Digitalis testified to such a cast with the Sigma 8-16: "...the Sigma 8-16mm f/4.5-5.6 has the pronounced yellow/green cast followed closely by the Sigma 18-35mm f/1.8." The fact that no professional review sites mention this is irrelevant. Professional review sites tend to be dominated by numbers-orientated gearheads who don't care about color rendition.
Originally posted by Edgar_in_Indy
And even if it were true that Sigma lenses all somehow manage to have some kind of unusual color cast, is that even an issue if you shoot RAW?
Yes, it can be. Color changing controls in PP software are rather crude. You can target large groups of color and make broad changes, but if you have a very specific tone of color in mind (a very specific hue of green or blue, for instance) achieving that in post can be very difficult. You can't necessarily achieve that tone merely by shifting the hue controls targeted at all green or all blue tones. The most powerful color changing control in PP software tends to be white balance; that's the most effective way of correcting color casts from lenses. The problem is, if a lens is producing yellowish-green foliage, and you use the white balance sliders to correct it, it will throw all the other colors off.

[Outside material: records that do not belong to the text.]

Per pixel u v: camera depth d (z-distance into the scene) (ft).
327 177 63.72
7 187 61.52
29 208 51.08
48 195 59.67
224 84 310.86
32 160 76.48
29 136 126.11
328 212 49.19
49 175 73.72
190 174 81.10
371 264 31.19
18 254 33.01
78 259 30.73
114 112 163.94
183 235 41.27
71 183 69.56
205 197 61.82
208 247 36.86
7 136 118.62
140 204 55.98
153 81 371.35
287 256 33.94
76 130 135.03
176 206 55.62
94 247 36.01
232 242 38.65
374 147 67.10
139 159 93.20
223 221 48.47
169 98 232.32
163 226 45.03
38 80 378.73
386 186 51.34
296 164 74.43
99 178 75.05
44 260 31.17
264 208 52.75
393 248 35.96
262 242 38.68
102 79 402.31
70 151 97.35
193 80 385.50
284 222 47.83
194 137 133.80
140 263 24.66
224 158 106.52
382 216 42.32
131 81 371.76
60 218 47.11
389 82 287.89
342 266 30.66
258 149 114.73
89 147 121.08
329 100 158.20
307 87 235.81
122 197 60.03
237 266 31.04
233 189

Originally posted by Edgar_in_Indy
So Pentax lenses all have the same exact perfect color cast, even though they are designed variously by Pentax, Tokina and Tamron?
I'm not sure any lens has an "exact perfect color cast," but some lenses seem to render colors in a way that's more pleasing to some of us. These differences are subtle, but so are differences in sharpness, bokeh, color fringing, and other lens' characteristics that people endless fuss over. I happen to be acutely sensitive to color, so these differences are important to me. Other photographers who are less sensitive to color differences or whose style of photography is less concerned with color may not care.
The fact that some Pentax lenses were designed by Tamron and Tokina is largely irrelevant to color rendition, since coatings play a big role in color rendering, and all the non-Pentax designed Pentax lenses feature Pentax's SMC coatings. The Olympus M. Zukio 75 f1.8 is (supposedly) a Sigma designed lens; but it renders colors, not like other Sigma lenses, but like other Olympus' lenses, because Olympus used their own coatings on a Sigma design.
Originally posted by Edgar_in_Indy
I think there's a lot of people who reflexively don't want to give too much credit to a non-Pentax lens, and to sometimes attribute undue virtue to anything with "Pentax" on it. Somewhat conveniently, Pentax seems to excel at everything that can't be measured.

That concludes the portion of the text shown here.